Prevalence of Potential Sources of Indoor Air Pollution in U.S. Office Buildings

Proceedings: Indoor Air 2002

PREVALENCE OF POTENTIAL SOURCES OF INDOOR AIR
POLLUTION IN U.S. OFFICE BUILDINGS

JR Girman1 *, BJ Baker2 and LE Burton1

indoor Environments Division, US Environmental Protection Agency, Washington, DC, USA
Environmental Health & Engineering, Newton, MA, USA

indoor Environments Division, US Environmental Protection Agency, Washington, DC, USA

ABSTRACT

As part of its effort to collect baseline information about office buildings, the U.S.

Environmental Protection Agency collected information on the prevalence of sources in or near
100 randomly selected office buildings in the USA. Indoor sources surveyed included special
use areas (e.g., kitchenettes, parking garage, laboratories, print shops), cleaning product and
pesticide use, renovation activities, water damage, and storage.

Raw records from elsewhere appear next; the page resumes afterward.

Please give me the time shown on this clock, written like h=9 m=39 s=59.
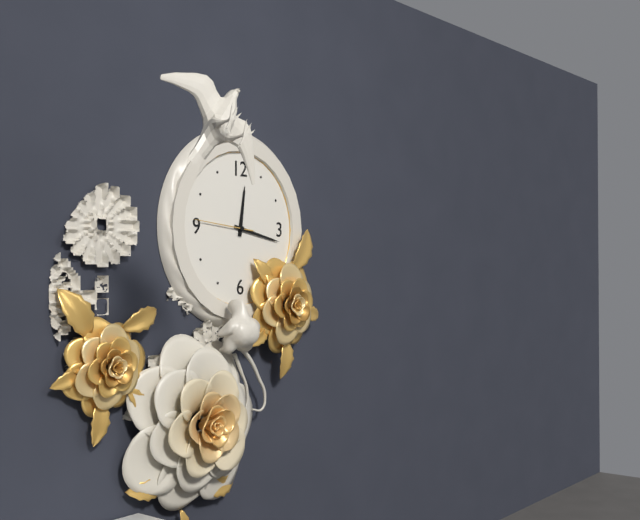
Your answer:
h=12 m=17 s=46
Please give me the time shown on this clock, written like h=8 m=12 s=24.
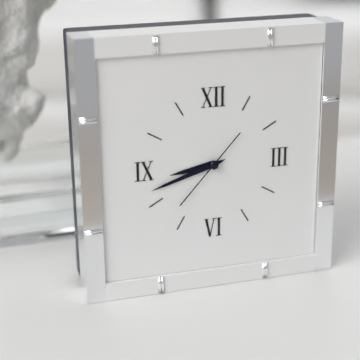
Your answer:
h=8 m=42 s=37
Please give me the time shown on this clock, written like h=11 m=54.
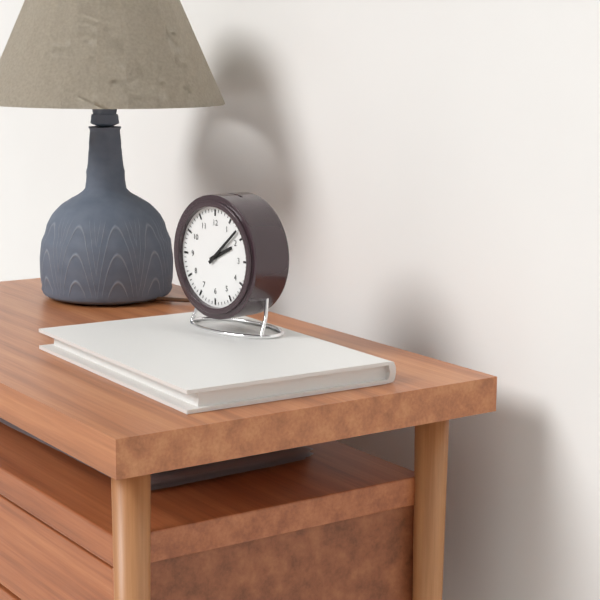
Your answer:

Outdoor sources surveyed
included nearby construction, heavy traffic, power plants, industrial stacks, emergency
generators and trash dumpsters. For some sources, the frequency of use is also presented. These
data can be used by as model inputs to estimate concentrations and exposure as well as be used
to assist policy makers making decisions about which sources deserve attention.

INDEX TERMS

Prevalence of sources, Office buildings, Sources, Water damage
INTRODUCTION

Sources of indoor air pollution have a major impact on indoor air quality. For this reason
considerable effort has been expended on developing methods for measuring emissions of
pollutants from sources and measuring those emissions. (See for example, Teichnor, 1996.)
However, equally important is information regarding the prevalence with which those sources
occur in buildings. To date, relatively little effort has been expended on developing this
information. Such information can be used by modelers to estimate exposures, by architects and
ventilation engineers to design buildings and their ventilation systems and by policy makers to
assist in decisions about which sources deserve the most attention, e.g., to determine emissions,
to develop guidance on better management of sources, etc. In addition, regression analysis can
be conducted to test associations with other parameters measured in the study, e.g.,
concentrations of pollutants or reported symptoms of building occupants.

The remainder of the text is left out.